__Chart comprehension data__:

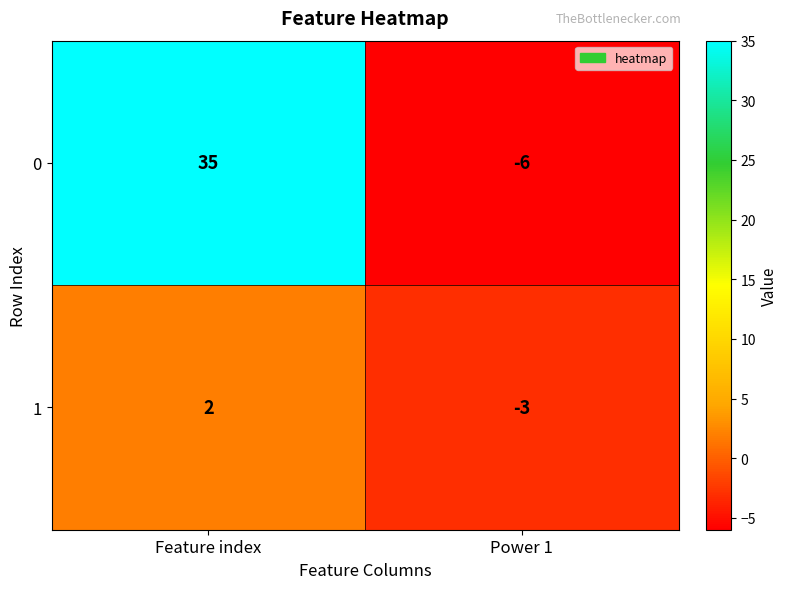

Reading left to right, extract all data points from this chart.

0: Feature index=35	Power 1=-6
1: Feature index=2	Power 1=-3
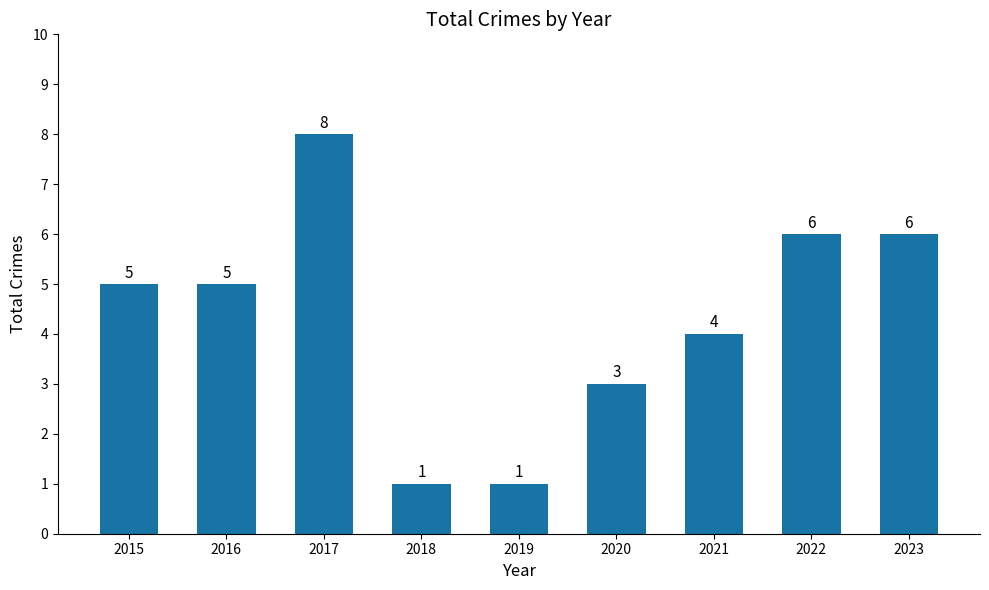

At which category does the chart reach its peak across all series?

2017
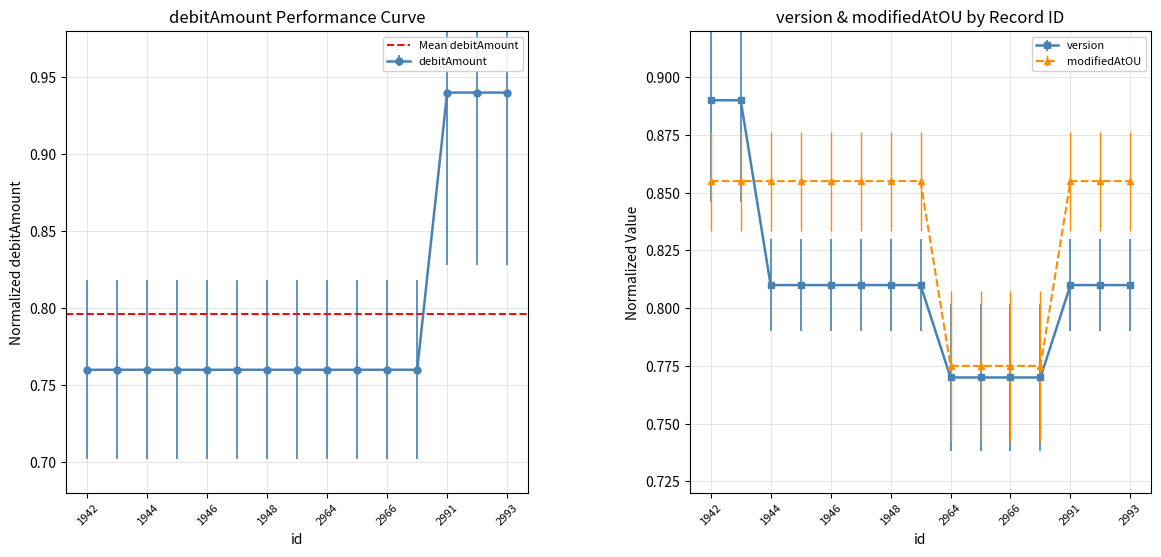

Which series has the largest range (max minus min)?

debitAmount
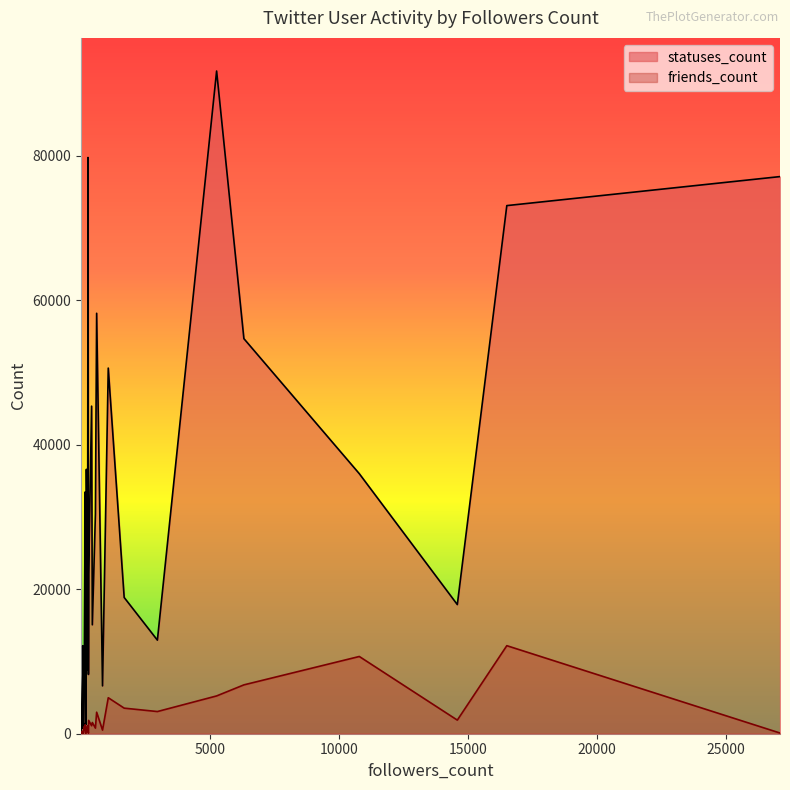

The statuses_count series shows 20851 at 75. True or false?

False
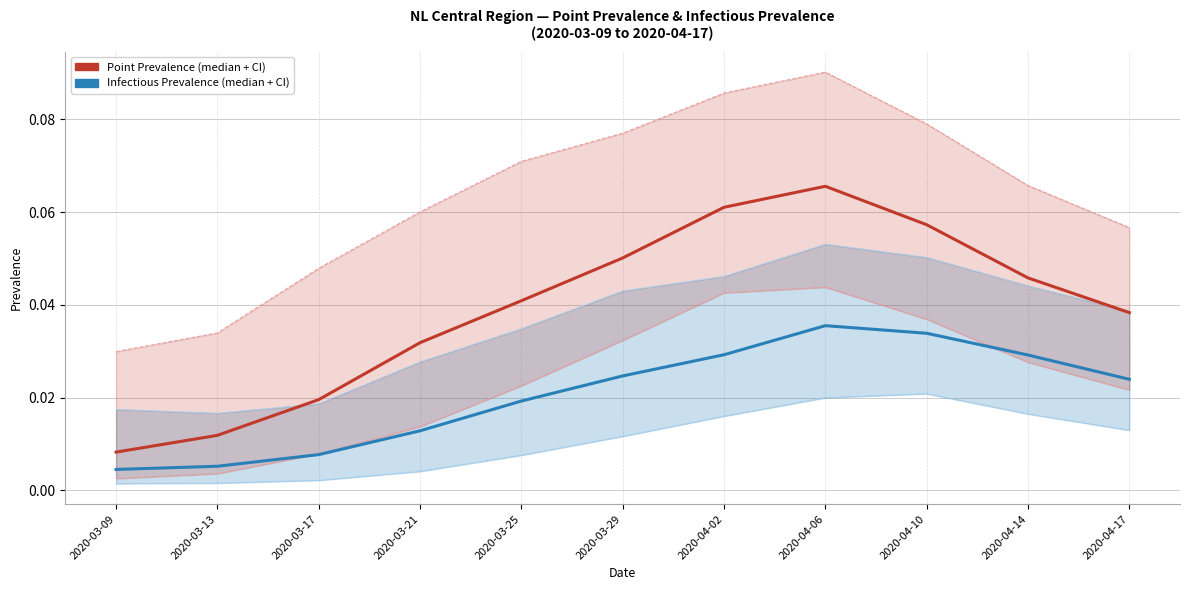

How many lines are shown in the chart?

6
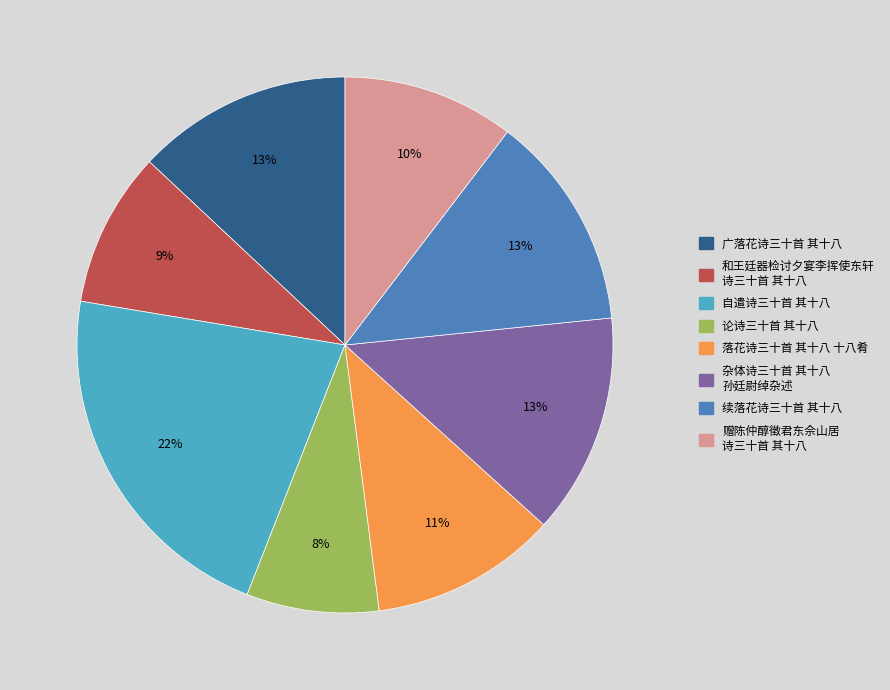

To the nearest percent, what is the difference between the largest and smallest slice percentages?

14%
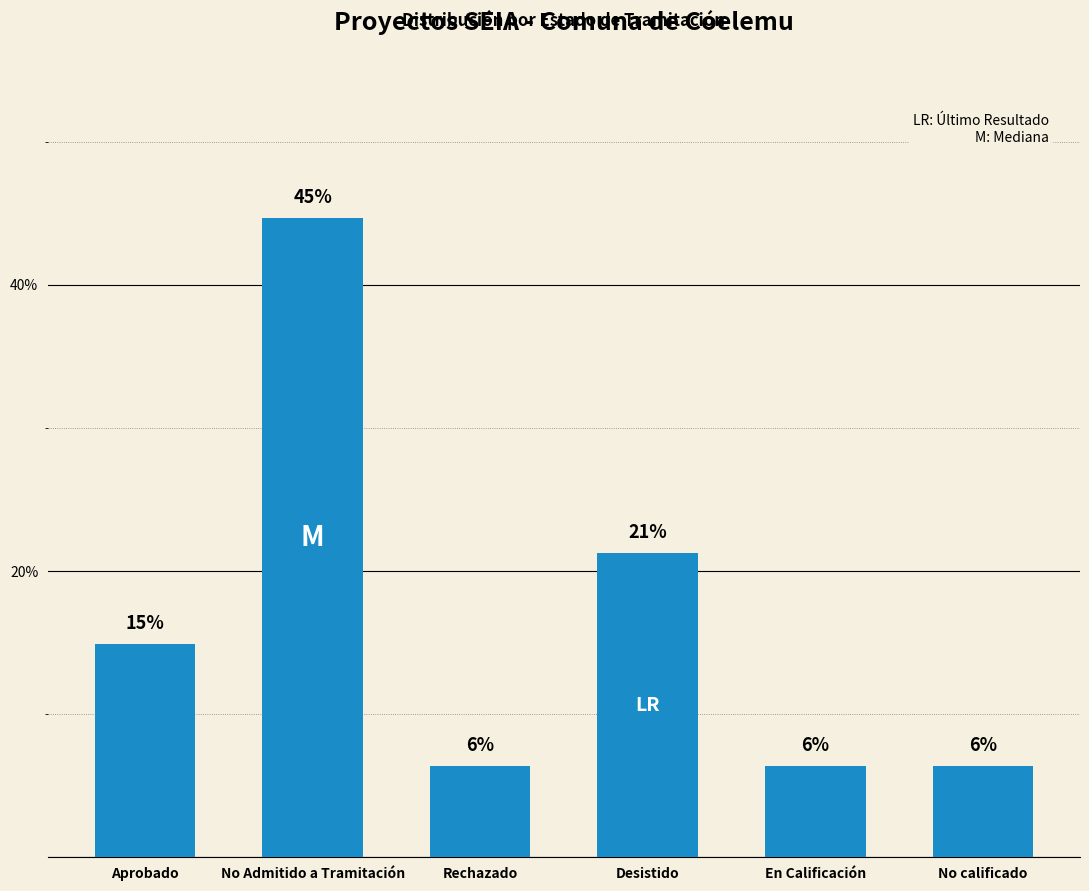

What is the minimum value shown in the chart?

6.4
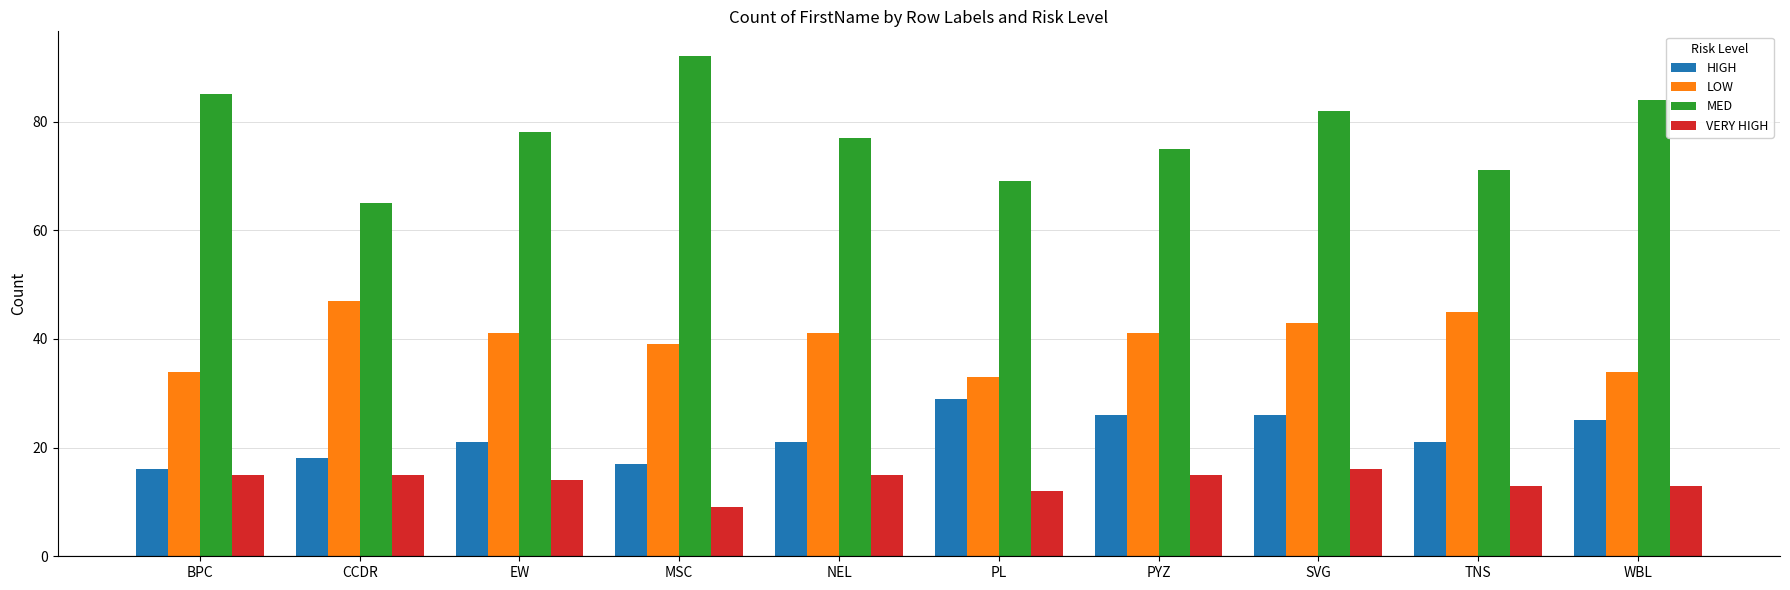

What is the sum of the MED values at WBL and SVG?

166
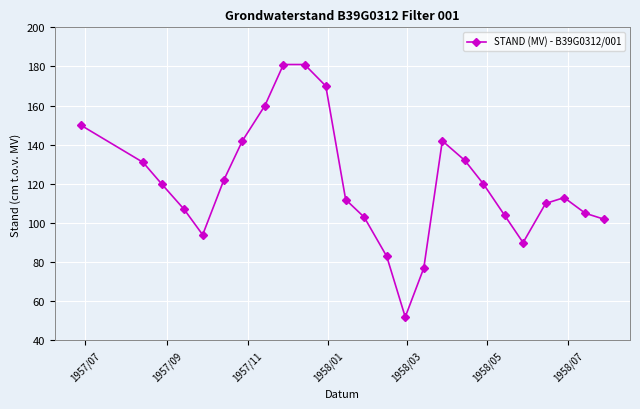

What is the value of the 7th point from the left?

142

__What you are asked to do__:
Rewrite every row, replacing each "chart" with "graph" and keeping everything else the same. Leave out the pictures.

__Task answer__:
Reading left to right, extract all data points from this graph.

0: Feature index=35	Power 1=-6
1: Feature index=2	Power 1=-3

At which category does the graph reach its peak across all series?

2017

Which series has the largest range (max minus min)?

debitAmount

The statuses_count series shows 20851 at 75. True or false?

False

How many lines are shown in the graph?

6

To the nearest percent, what is the difference between the largest and smallest slice percentages?

14%

What is the minimum value shown in the graph?

6.4

What is the sum of the MED values at WBL and SVG?

166

What is the value of the 7th point from the left?

142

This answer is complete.